Güzel Ana, devrimcileri, düşüncelerini çocuklarından önce tanısa da; ev, eş, çocuklar, torunlar… Onu çevreleyen sorumluluklar nedeniyle körelmedi, geri durmadı. Toplumun, sistemin kadına yüklediği “görev”lere rağmen yüzünü hep alanlara döndü.
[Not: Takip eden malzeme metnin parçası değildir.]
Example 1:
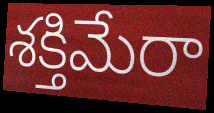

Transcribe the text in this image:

శక్తిమేరా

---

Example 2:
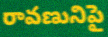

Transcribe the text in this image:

రావణునిపై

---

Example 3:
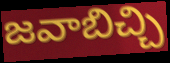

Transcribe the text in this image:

జవాబిచ్చి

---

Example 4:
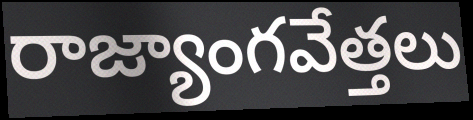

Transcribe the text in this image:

రాజ్యాంగవేత్తలు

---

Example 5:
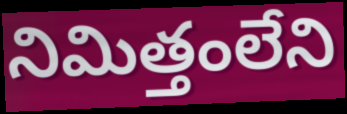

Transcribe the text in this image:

నిమిత్తంలేని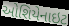
ઓશિયેનાઇટ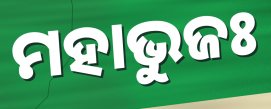
ମହାଭୁଜଃ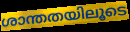
ശാന്തതയിലൂടെ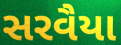
સરવૈયાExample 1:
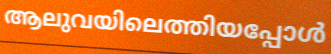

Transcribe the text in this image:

ആലുവയിലെത്തിയപ്പോൾ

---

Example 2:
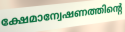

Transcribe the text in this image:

ക്ഷേമാന്വേഷണത്തിന്റെ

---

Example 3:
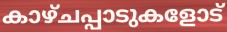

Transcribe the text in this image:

കാഴ്ചപ്പാടുകളോട്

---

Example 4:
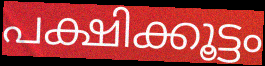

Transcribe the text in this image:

പക്ഷിക്കൂട്ടം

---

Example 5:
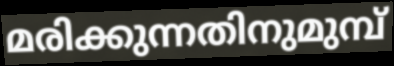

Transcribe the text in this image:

മരിക്കുന്നതിനുമുമ്പ്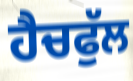
ਹੈਚਫੁੱਲ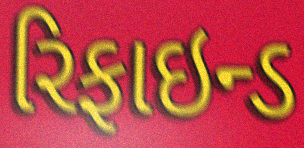
રિફાઇન્ડ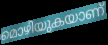
മൊഴിയുകയാണ്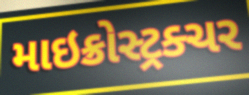
માઇક્રોસ્ટ્રક્ચર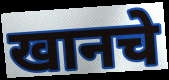
खानचे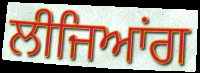
ਲੀਜਿਆਂਗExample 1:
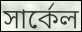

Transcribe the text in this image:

সার্কেল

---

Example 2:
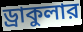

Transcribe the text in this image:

ড্রাকুলার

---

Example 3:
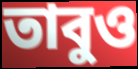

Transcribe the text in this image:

তাবুও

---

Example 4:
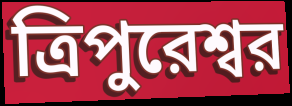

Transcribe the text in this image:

Bir ana olarak bir avuç bulguruyla yoksulluğa meydan okuyan çorbalar pişirmedi sadece, devrimcilerin anası olarak düşman saldırısının hapishanelerde ayyuka çıktığı; devrimci ve komünistlerin bedenini ölüme yatırdığı 96 ölüm oruçları başladığında, o da dışarıda eylemlere katılanlar arasında yerini aldı.
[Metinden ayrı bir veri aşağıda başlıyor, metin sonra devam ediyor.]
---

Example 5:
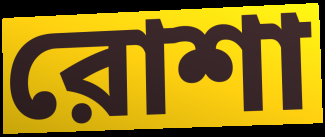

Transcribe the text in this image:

রোশা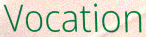
Vocation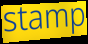
stampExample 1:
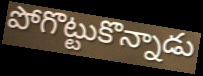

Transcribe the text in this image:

పోగొట్టుకొన్నాడు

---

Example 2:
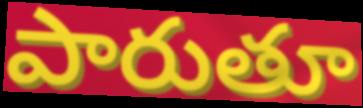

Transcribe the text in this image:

పారుతూ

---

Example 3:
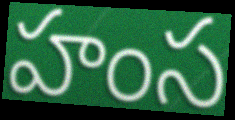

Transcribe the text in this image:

హంస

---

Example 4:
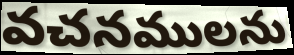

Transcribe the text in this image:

వచనములను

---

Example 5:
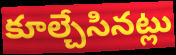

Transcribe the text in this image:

కూల్చేసినట్లు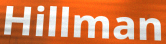
Hillman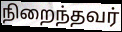
நிறைந்தவர்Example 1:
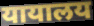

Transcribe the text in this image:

यायालय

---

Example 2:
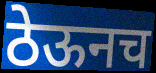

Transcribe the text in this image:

ठेऊनच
Gönlü Partizancılarda olsa da, düşmanın sokağa çıkmayı yasakladığı süreçlerde Güzel Ana bütün devrimcilerin, hakkını arayanların yanında olarak gaza, jopa karşı alanlarda oldu.
Suyunu ezilen emekçi halklardan, güneşini devrime devrimcilere inancından alan Güzel Ana’yı ölümsüzlüğe uğurladık.
Analar çocuklarını ne aç ne de açıkta bırakır; o yanımızda olmasa da onun binbir emekle büyüttüğü mücadele azmine omzumuzu dayayarak çatışacağız alanlarda, her bahar yaprağa duracağız. Onun dallarında tutunarak çoğalacağız.
Kökleri toprakla buluşsa da, çekik güzel gözleri üzerimizde, el sallarken bizlere devrimin müjdesini beklediğini fısıldıyor.
O fısıltıyı dışarıda tabutuna omuz verenler, silah elde savaşanlar ve biz tutsaklar duyduğuna göre, boşa harcayacak zamanımız yok!
Kavgamızın çınarı Güzel Ana ve nice emekçi, devrimci anaların öfkesi katilleri boğana dek, mücadeleye devam!